_SET PROBLEM_. Swap "phylum" for "division" in everything from the first of the lines down to the line with "genus: Dissosteira", keeping all else as it is.

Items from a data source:
- - -

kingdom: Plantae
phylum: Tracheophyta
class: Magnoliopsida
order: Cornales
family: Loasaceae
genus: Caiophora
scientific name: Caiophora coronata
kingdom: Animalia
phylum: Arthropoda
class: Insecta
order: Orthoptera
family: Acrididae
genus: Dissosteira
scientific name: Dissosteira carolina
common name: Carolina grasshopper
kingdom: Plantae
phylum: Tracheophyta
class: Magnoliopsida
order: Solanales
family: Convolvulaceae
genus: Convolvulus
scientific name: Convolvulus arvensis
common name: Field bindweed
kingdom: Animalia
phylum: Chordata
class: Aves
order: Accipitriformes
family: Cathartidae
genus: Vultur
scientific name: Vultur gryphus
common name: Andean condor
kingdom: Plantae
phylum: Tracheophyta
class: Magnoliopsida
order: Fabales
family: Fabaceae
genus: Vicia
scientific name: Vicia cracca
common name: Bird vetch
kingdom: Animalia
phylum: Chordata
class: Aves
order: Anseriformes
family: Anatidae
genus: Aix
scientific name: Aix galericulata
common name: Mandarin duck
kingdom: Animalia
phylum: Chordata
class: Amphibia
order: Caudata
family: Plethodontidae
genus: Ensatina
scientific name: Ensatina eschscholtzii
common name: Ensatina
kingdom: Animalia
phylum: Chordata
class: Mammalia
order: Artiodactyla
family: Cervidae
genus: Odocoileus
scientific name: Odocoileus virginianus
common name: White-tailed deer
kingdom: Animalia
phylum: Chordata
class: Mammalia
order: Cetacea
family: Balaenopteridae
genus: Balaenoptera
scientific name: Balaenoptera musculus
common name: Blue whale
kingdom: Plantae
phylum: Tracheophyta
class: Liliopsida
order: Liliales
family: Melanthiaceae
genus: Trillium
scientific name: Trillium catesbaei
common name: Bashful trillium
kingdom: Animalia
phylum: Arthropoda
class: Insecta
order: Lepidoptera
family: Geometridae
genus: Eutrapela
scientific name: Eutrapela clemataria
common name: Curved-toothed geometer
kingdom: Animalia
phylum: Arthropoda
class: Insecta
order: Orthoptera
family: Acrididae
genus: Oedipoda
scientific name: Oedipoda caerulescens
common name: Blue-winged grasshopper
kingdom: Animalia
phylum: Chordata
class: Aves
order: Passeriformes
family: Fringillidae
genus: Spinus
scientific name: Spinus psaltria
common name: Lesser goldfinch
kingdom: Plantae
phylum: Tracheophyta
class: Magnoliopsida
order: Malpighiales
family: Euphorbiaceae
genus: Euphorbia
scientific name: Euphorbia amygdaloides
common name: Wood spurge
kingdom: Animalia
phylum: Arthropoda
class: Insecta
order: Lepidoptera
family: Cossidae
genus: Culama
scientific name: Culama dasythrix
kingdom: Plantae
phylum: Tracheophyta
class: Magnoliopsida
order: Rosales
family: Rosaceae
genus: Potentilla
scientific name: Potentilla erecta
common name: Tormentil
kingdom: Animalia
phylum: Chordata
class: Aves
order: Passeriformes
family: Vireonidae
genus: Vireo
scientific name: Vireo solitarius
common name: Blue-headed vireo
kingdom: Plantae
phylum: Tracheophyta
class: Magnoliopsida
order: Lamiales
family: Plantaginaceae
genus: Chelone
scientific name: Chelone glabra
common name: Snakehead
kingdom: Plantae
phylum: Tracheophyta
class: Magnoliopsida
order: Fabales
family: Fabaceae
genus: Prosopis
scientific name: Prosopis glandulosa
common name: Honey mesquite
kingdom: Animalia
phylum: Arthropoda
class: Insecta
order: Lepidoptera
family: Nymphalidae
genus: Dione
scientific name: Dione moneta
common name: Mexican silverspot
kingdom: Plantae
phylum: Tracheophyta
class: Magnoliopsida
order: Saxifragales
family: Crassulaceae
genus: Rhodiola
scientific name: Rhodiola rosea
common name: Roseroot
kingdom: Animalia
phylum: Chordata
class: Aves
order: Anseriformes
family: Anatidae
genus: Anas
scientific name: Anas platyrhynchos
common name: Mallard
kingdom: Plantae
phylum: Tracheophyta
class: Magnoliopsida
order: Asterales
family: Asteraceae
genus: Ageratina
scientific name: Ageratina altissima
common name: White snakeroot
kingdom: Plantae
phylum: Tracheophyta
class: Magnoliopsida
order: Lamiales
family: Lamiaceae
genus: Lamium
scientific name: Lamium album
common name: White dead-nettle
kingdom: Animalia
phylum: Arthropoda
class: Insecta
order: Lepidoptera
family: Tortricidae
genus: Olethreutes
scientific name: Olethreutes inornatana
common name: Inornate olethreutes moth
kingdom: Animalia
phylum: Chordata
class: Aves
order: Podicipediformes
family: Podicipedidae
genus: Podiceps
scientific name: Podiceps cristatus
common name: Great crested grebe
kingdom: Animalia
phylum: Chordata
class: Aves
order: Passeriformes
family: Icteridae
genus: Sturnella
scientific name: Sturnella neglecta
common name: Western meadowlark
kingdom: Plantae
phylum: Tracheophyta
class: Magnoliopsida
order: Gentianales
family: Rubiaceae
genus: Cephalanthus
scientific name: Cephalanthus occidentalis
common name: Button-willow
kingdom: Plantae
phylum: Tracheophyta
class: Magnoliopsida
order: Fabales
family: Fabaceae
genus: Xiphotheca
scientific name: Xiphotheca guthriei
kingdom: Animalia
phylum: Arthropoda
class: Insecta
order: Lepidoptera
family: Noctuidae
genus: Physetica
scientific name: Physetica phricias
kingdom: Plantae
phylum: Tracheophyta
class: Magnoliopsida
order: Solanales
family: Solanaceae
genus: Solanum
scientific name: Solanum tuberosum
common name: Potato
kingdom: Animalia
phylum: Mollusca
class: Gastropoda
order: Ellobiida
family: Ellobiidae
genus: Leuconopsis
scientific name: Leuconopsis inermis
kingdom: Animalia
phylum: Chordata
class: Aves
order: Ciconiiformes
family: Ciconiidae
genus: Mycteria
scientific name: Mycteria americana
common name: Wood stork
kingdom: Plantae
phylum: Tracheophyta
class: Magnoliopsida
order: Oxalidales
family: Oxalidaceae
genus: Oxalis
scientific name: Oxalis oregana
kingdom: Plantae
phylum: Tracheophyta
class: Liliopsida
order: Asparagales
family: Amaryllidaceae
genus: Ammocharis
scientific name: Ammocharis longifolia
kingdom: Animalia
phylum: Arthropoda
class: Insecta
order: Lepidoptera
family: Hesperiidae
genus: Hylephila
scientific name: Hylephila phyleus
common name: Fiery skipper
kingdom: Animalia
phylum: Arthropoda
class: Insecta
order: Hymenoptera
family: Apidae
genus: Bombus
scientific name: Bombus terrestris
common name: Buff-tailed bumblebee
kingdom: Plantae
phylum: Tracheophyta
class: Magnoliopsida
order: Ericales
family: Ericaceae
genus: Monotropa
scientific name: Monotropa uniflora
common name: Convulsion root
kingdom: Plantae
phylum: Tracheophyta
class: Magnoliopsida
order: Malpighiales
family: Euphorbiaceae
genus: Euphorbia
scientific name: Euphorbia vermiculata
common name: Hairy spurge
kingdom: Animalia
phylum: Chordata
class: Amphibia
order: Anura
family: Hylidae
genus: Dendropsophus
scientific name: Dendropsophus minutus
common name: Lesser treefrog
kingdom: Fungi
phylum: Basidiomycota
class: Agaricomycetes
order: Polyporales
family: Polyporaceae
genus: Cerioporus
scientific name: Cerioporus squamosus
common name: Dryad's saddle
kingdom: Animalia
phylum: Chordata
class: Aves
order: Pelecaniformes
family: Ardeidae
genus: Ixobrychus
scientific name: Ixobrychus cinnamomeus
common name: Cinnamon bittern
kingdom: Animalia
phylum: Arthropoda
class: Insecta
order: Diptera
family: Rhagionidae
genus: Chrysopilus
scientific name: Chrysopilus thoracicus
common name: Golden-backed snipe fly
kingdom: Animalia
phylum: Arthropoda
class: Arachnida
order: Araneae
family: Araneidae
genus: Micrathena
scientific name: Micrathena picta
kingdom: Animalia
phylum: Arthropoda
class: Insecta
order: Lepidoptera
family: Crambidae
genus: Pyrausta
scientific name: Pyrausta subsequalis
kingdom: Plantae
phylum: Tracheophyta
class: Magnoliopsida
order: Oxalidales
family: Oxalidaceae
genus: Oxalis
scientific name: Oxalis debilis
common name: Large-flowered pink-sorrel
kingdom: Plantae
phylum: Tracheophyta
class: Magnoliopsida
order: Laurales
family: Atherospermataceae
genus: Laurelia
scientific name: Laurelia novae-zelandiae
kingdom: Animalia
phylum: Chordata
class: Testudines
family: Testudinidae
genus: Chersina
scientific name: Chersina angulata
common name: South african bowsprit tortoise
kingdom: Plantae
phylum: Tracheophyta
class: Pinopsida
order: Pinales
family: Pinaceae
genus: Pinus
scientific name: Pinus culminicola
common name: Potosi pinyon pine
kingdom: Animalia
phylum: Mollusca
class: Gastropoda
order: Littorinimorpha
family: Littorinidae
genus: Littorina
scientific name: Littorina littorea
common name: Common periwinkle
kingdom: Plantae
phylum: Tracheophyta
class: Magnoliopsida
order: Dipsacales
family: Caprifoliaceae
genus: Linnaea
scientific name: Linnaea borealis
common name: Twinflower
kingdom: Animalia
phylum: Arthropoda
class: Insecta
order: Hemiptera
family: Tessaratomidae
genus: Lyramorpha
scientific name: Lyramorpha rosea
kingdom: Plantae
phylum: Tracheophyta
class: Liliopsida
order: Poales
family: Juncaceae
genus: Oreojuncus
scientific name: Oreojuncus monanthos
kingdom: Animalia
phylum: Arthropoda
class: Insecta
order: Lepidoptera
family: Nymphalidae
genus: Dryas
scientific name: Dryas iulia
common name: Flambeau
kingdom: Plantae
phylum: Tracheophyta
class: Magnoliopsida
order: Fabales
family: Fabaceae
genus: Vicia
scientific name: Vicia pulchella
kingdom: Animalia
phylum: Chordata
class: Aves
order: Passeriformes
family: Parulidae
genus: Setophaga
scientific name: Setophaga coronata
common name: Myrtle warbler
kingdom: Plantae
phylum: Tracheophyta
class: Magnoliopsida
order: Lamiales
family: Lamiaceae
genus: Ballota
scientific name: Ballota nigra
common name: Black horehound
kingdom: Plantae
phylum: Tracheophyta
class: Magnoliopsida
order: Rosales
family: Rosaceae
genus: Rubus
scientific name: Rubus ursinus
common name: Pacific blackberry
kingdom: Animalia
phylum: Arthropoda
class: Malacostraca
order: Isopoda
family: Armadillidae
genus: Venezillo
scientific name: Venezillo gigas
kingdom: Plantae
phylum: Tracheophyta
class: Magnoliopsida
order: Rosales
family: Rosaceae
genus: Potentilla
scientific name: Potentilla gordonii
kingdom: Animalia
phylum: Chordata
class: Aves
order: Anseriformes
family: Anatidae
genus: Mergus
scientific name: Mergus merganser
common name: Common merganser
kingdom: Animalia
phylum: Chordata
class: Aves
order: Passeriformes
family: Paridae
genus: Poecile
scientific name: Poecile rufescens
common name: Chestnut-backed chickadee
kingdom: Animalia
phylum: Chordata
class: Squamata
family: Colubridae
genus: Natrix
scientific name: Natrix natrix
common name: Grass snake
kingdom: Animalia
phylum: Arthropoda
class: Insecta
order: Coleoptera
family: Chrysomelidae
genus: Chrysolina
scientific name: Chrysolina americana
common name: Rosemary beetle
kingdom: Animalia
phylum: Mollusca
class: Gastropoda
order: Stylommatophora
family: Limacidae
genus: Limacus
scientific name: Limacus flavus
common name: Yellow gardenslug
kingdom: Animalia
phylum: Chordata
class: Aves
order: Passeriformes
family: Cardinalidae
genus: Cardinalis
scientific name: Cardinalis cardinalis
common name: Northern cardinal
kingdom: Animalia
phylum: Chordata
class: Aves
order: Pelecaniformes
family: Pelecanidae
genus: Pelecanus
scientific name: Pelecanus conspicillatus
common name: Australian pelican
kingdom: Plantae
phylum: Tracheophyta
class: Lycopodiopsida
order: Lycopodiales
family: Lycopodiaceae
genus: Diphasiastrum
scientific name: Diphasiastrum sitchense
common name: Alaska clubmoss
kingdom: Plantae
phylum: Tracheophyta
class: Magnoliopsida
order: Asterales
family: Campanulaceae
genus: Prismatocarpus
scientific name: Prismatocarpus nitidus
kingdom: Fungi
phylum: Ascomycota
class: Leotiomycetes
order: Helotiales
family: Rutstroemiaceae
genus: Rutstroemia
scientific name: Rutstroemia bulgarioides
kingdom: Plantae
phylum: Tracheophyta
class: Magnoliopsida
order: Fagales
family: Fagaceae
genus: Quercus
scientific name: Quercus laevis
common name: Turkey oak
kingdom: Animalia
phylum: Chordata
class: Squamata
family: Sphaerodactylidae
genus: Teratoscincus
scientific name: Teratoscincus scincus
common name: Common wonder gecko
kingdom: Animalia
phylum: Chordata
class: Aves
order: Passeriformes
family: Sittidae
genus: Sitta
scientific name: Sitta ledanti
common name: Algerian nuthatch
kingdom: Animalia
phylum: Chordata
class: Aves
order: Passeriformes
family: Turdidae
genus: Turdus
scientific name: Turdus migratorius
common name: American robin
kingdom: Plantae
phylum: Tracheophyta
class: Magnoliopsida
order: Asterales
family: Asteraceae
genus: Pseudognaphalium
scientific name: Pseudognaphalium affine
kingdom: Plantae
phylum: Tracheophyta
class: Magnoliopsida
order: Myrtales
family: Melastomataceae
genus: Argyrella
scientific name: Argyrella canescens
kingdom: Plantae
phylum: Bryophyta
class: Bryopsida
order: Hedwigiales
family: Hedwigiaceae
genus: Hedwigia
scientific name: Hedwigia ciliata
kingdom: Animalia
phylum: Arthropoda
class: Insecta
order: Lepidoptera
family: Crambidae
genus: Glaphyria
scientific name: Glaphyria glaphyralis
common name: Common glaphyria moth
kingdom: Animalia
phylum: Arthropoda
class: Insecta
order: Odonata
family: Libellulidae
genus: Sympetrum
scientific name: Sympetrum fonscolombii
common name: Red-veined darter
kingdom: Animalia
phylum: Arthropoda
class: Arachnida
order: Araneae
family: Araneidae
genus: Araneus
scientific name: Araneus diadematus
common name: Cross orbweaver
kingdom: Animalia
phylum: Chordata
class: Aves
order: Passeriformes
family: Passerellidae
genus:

- - -

_EXERCISE OUTPUT_.
kingdom: Plantae
division: Tracheophyta
class: Magnoliopsida
order: Cornales
family: Loasaceae
genus: Caiophora
scientific name: Caiophora coronata
kingdom: Animalia
division: Arthropoda
class: Insecta
order: Orthoptera
family: Acrididae
genus: Dissosteira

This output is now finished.